Analyzing Tool: Overview

Features:

  • Handle and manage entire folders of files
  • Organize and label files with advanced tabs
  • Automatically split long documents into individual pages
  • Ignore meaningless words
  • Compare data to text (narrow the date of publication,  document type, or any other field related to each document)
  • Automatically OCR (Optical Character Recognition) a PDF that has been scanned
  • Customize your word cloud
  • Analyze text-based social media posts (must first convert to CSV files)

May have to create a free account with Overview before uploading files. 

Overview Layout

Tutorial

1.) Get your documents into Overview

  • If all of your documents are in PDF form you can simply upload them directly. 
  • You can also upload your documents as a CSV file, a type of spreadsheet file that you can save from Excel, export from a database system, or create manually in a text editor.
  • A useful trick for uploading many documents simultaneously: when the file dialog box opens you can select all of the documents in a folder simultaneously by clicking on the first file, then shift-clicking on the last file (or pressing Control-A on Windows, or Command-A on Mac).

2.) Explore the documents in the tree view

Overview’s main screen is divided into four parts: the folder tree, search field, tag list, and document viewer (see image on this page). Each folder is labeled by the keywords that best describe the documents filed under that folder. The label also tells you if MOST, SOME, or ALL of the documents in that folder contain each keyword. A folder’s sub-folders contain, collectively, all of the documents in the parent folder, broken down into increasingly narrow topics.

The document viewer shows either a particular document or a list of selected documents. Each document in the list is summarized by a list of keywords specific to that document.

If you know what you’re looking for, enter your query in the “search” box and Overview will show you where documents containing that term appear in the tree.

The tree automatically expands and zooms to follow your selections. Or you can pan it by dragging with the mouse, and zoom using the +/- buttons or the mouse wheel. Folders marked with ⊕ can be expanded to show sub-folders, while ⊖ hides sub-folders.

3.) Tag interesting documents

Enter a descriptive tag in the “new tag” field and press “tag.” Tags and folders have independent lives: each document can have any number of tags applied to it, and the same tag can be applied anywhere in the tree.

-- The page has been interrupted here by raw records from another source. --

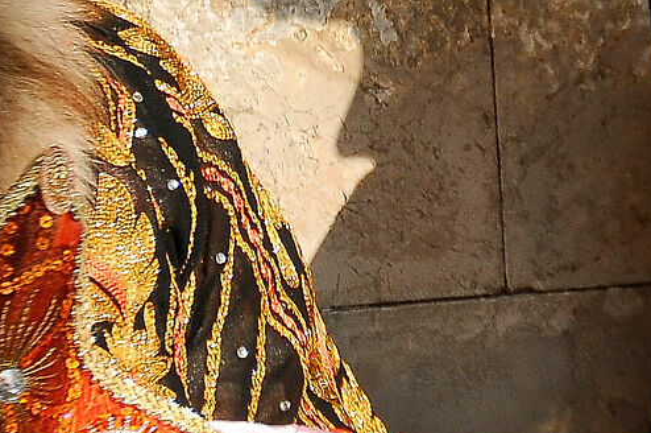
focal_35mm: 546
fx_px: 9868
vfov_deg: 2.5
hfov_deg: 3.8
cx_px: 580
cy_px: -153
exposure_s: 1/640
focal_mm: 75
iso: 200
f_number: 5
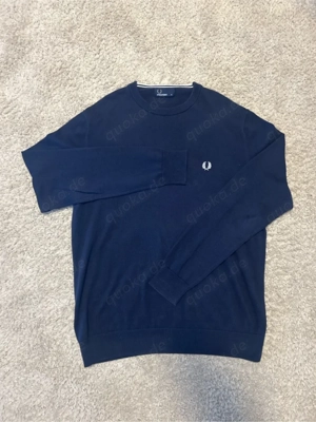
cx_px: 158
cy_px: 211
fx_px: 316
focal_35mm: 26
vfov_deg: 67.3
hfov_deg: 53.1
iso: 500
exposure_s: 1/47
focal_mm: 5.7
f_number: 1.5
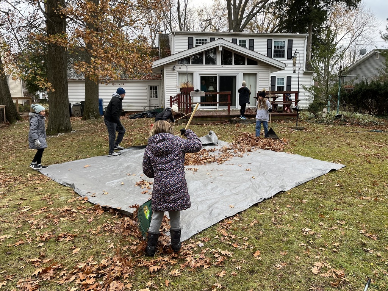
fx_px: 291
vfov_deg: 53.1
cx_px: 194
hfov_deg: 67.3
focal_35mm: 26
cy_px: 146
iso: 50
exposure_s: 1/388
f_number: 1.6
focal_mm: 5.1
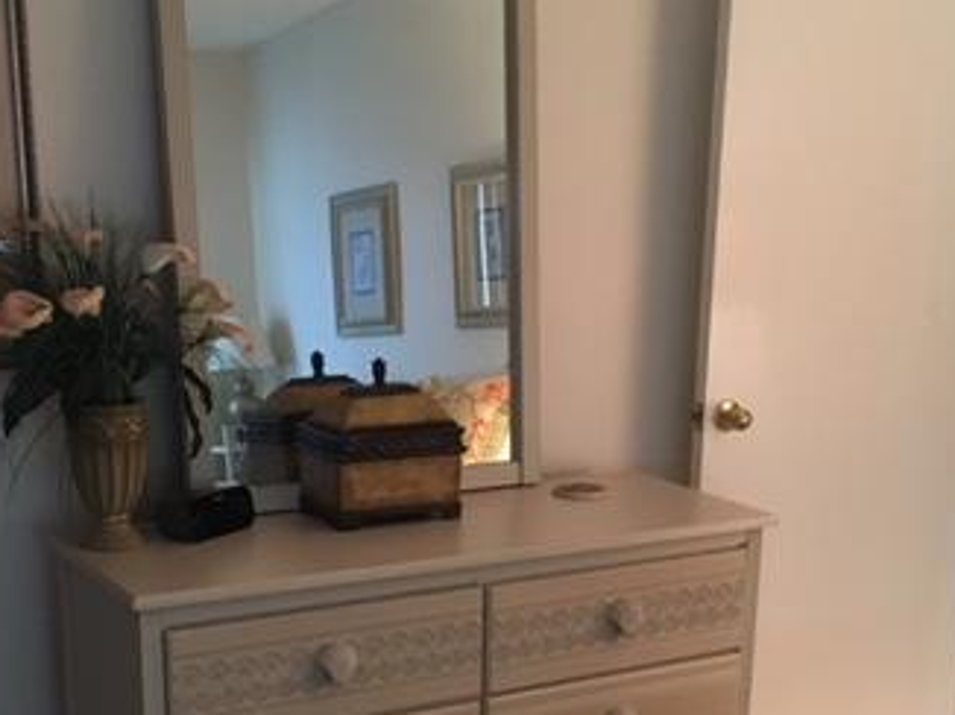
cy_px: 607
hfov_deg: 33.8
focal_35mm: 57
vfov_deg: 25.0
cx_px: 478
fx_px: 1571
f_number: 2.2
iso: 200
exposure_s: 1/30
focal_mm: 4.15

4.) Work your way through the tree

Select a folder then view a few of the documents in it to see if you understand what they have in common. If specific words appear in MOST or ALL documents in a folder, that’s a sign that the folder contains a single meaningful topic. Otherwise there may be more than one important topic in the documents in that folder, so try opening child folders instead until you find a folder where all of the documents are similar. Then tag that folder with a descriptive label.

You may also discover that the documents in a folder are irrelevant to your work, in which case you can tag them with “read” and simply move on. Part of the power of Overview is being able to decide not to look at an entire folder.

When you’ve finished this process, you’ll have a neatly categorized tree and a set of tags corresponding to all the interesting topics in your documents.